I see the many gifts of my having had such struggles and pain as a young girl in a perceived man’s world. To compensate and survive in that world I grew into all my stereotypically masculine qualities (my assertion, my leadership, my self-reliance, my ability to solve problems in a heartbeat etc). The very same qualities that my father had said I’d gone overboard in were the same qualities that have helped me live my life purpose and survive in the world. And it has become my goal now to get back to a place of balance and choicefulness with regards to which of my masculine or feminine parts I access in any given moment. I am free in this choice now.

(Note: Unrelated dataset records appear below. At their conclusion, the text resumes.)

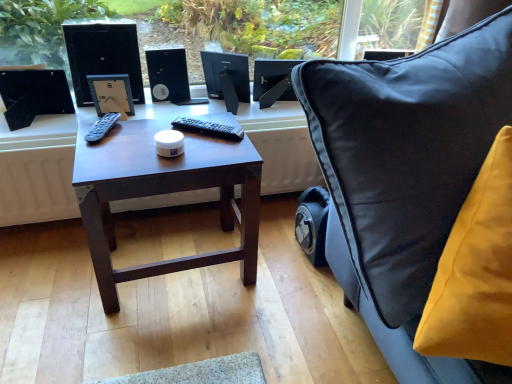
You are a GUI agent. You are given a task and a screenshot of the screen. Output one action in this format:
    pyautogui.click(x=<x>, y=<y>)
    Task: Click on the black glossy desktop computer at upper left
    The height and width of the screenshot is (384, 512).
    Given the screenshot: What is the action you would take?
    (102, 54)

At what (x,y) coordinates should I click in order to perform the action: click on black plastic speaker at center. Please return your answer as a coordinate pair (x, y). Looking at the image, I should click on (168, 74).

Where is `velvet yellow cushion at right`? velvet yellow cushion at right is located at coordinates (406, 176).

Which object is further away from the camera taking this photo, satin black monitor at upper center, the second computer monitor in the left-to-right sequence, or velvet yellow cushion at right?

satin black monitor at upper center, the second computer monitor in the left-to-right sequence, is further from the camera.

Can you confirm if satin black monitor at upper center, acting as the 1th computer monitor starting from the right, is positioned to the right of velvet yellow cushion at right?

Incorrect, satin black monitor at upper center, acting as the 1th computer monitor starting from the right, is not on the right side of velvet yellow cushion at right.

Is black glossy desktop computer at upper left beside black plastic speaker at center?

There is a gap between black glossy desktop computer at upper left and black plastic speaker at center.

In the scene shown: Considering the relative sizes of black glossy desktop computer at upper left and black plastic speaker at center in the image provided, is black glossy desktop computer at upper left wider than black plastic speaker at center?

Incorrect, the width of black glossy desktop computer at upper left does not surpass that of black plastic speaker at center.

Is black matte computer monitor at center, placed as the second computer monitor when sorted from right to left, not near dark wood table at center?

black matte computer monitor at center, placed as the second computer monitor when sorted from right to left, is actually quite close to dark wood table at center.

From the image's perspective, is black matte computer monitor at center, the first computer monitor viewed from the left, positioned above or below dark wood table at center?

From the image's perspective, black matte computer monitor at center, the first computer monitor viewed from the left, appears above dark wood table at center.

Which object is wider, black matte computer monitor at center, placed as the second computer monitor when sorted from right to left, or dark wood table at center?

With larger width is dark wood table at center.

Considering their positions, is black matte computer monitor at center, the first computer monitor viewed from the left, located in front of or behind dark wood table at center?

black matte computer monitor at center, the first computer monitor viewed from the left, is positioned farther from the viewer than dark wood table at center.

From a real-world perspective, relative to velvet yellow cushion at right, is black glossy desktop computer at upper left vertically above or below?

black glossy desktop computer at upper left is below velvet yellow cushion at right.

Based on the photo, considering the sizes of objects black glossy desktop computer at upper left and velvet yellow cushion at right in the image provided, who is smaller, black glossy desktop computer at upper left or velvet yellow cushion at right?

black glossy desktop computer at upper left.

From the image's perspective, would you say black glossy desktop computer at upper left is positioned over velvet yellow cushion at right?

Yes, from the image's perspective, black glossy desktop computer at upper left is on top of velvet yellow cushion at right.

How different are the orientations of black glossy desktop computer at upper left and velvet yellow cushion at right in degrees?

7.51 degrees separate the facing orientations of black glossy desktop computer at upper left and velvet yellow cushion at right.

Is dark wood table at center positioned behind black plastic speaker at center?

That is False.

Is dark wood table at center not close to black plastic speaker at center?

No.

Who is smaller, dark wood table at center or black plastic speaker at center?

black plastic speaker at center.

Based on the photo, is dark wood table at center inside or outside of black plastic speaker at center?

dark wood table at center is outside black plastic speaker at center.

Considering the positions of point (172, 90) and point (295, 99), is point (172, 90) closer or farther from the camera than point (295, 99)?

Clearly, point (172, 90) is closer to the camera than point (295, 99).

Does black plastic speaker at center appear on the left side of satin black monitor at upper center, acting as the 1th computer monitor starting from the right?

Yes, black plastic speaker at center is to the left of satin black monitor at upper center, acting as the 1th computer monitor starting from the right.

Who is taller, black plastic speaker at center or satin black monitor at upper center, the second computer monitor in the left-to-right sequence?

With more height is black plastic speaker at center.

Which object is wider, black plastic speaker at center or satin black monitor at upper center, acting as the 1th computer monitor starting from the right?

With larger width is black plastic speaker at center.

How many degrees apart are the facing directions of black glossy desktop computer at upper left and satin black monitor at upper center, acting as the 1th computer monitor starting from the right?

8.23 degrees separate the facing orientations of black glossy desktop computer at upper left and satin black monitor at upper center, acting as the 1th computer monitor starting from the right.

Which is more to the left, black glossy desktop computer at upper left or satin black monitor at upper center, acting as the 1th computer monitor starting from the right?

Positioned to the left is black glossy desktop computer at upper left.

Locate an element on the screen. The width and height of the screenshot is (512, 384). desktop computer that is in front of the satin black monitor at upper center, the second computer monitor in the left-to-right sequence is located at coordinates (102, 54).

Considering the points (106, 63) and (261, 107), which point is in front, point (106, 63) or point (261, 107)?

The point (106, 63) is closer.

From a real-world perspective, starting from the velvet yellow cushion at right, which computer monitor is the 2nd one below it? Please provide its 2D coordinates.

[(273, 81)]

I want to click on desktop computer to the left of black plastic speaker at center, so click(102, 54).

From the image, which object appears to be farther from black plastic speaker at center, black matte computer monitor at center, the first computer monitor viewed from the left, or black glossy desktop computer at upper left?

black glossy desktop computer at upper left is positioned further to the anchor black plastic speaker at center.

Looking at the image, which one is located closer to black plastic speaker at center, black glossy desktop computer at upper left or velvet yellow cushion at right?

Based on the image, black glossy desktop computer at upper left appears to be nearer to black plastic speaker at center.

Based on their spatial positions, is velvet yellow cushion at right or satin black monitor at upper center, the second computer monitor in the left-to-right sequence, closer to black plastic speaker at center?

Among the two, satin black monitor at upper center, the second computer monitor in the left-to-right sequence, is located nearer to black plastic speaker at center.

When comparing their distances from velvet yellow cushion at right, does black glossy desktop computer at upper left or black matte computer monitor at center, placed as the second computer monitor when sorted from right to left, seem closer?

Among the two, black matte computer monitor at center, placed as the second computer monitor when sorted from right to left, is located nearer to velvet yellow cushion at right.

Looking at the image, which one is located further to satin black monitor at upper center, acting as the 1th computer monitor starting from the right, black glossy desktop computer at upper left or black plastic speaker at center?

black glossy desktop computer at upper left is further to satin black monitor at upper center, acting as the 1th computer monitor starting from the right.

Looking at the image, which one is located closer to black plastic speaker at center, black matte computer monitor at center, the first computer monitor viewed from the left, or satin black monitor at upper center, acting as the 1th computer monitor starting from the right?

Based on the image, black matte computer monitor at center, the first computer monitor viewed from the left, appears to be nearer to black plastic speaker at center.

From the image, which object appears to be farther from dark wood table at center, black plastic speaker at center or velvet yellow cushion at right?

black plastic speaker at center is further to dark wood table at center.

Considering their positions, is black plastic speaker at center positioned further to velvet yellow cushion at right than satin black monitor at upper center, the second computer monitor in the left-to-right sequence?

black plastic speaker at center lies further to velvet yellow cushion at right than the other object.

Identify the location of table between black glossy desktop computer at upper left and satin black monitor at upper center, the second computer monitor in the left-to-right sequence. This screenshot has height=384, width=512. (163, 193).

You are a GUI agent. You are given a task and a screenshot of the screen. Output one action in this format:
    pyautogui.click(x=<x>, y=<y>)
    Task: Click on the desktop computer between dark wood table at center and black matte computer monitor at center, the first computer monitor viewed from the left, from front to back
    The width and height of the screenshot is (512, 384).
    Given the screenshot: What is the action you would take?
    pyautogui.click(x=102, y=54)

You are a GUI agent. You are given a task and a screenshot of the screen. Output one action in this format:
    pyautogui.click(x=<x>, y=<y>)
    Task: Click on the computer monitor situated between black plastic speaker at center and satin black monitor at upper center, acting as the 1th computer monitor starting from the right, from left to right
    This screenshot has height=384, width=512.
    Given the screenshot: What is the action you would take?
    pyautogui.click(x=227, y=73)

I see the fear in both genders and in myself of having to navigate in this new climate of integration, a context in which there are no predetermined, easily defined roles. I see us all as cross-country ski-ers moving into virgin snow with no trail map. I myself prefer the unfamiliar and terrifying promise of wholeness to the familiar and safe fragmentation that is required to continue to play out these rigid and confining roles on this planet.
In no small part due to the love I feel for the most amazing men in my life, I am slowly growing into a feeling of deep gratitude for men and the patriarchal society that compulsively and rebelliously drove me to become all that I am today (although at times, I twitch from the ptsd of it all).
I am grateful for the choicefulness that has come of my journey into the wholeness of claiming both my masculine and feminine qualities. (All of us, doing this in the face of biological and historical predispositions to remaining half the being we were born to be! Kudos to us!) And I am growing into the awareness that my true peace comes from working alongside men as we all journey this unfamiliar terrain. That partnership speaks the real truth about how this all works. And that power struggle and us-vs-them speaks the ultimate lie about how life really works. I know that the feminist movement may have given us a (false?) sense of power. But it did not give us peace. I now see that joining hands with them makes this journey less terrifying, less arduous, and less lonely. And ultimately, a choiceful one, that leads directly to this peace.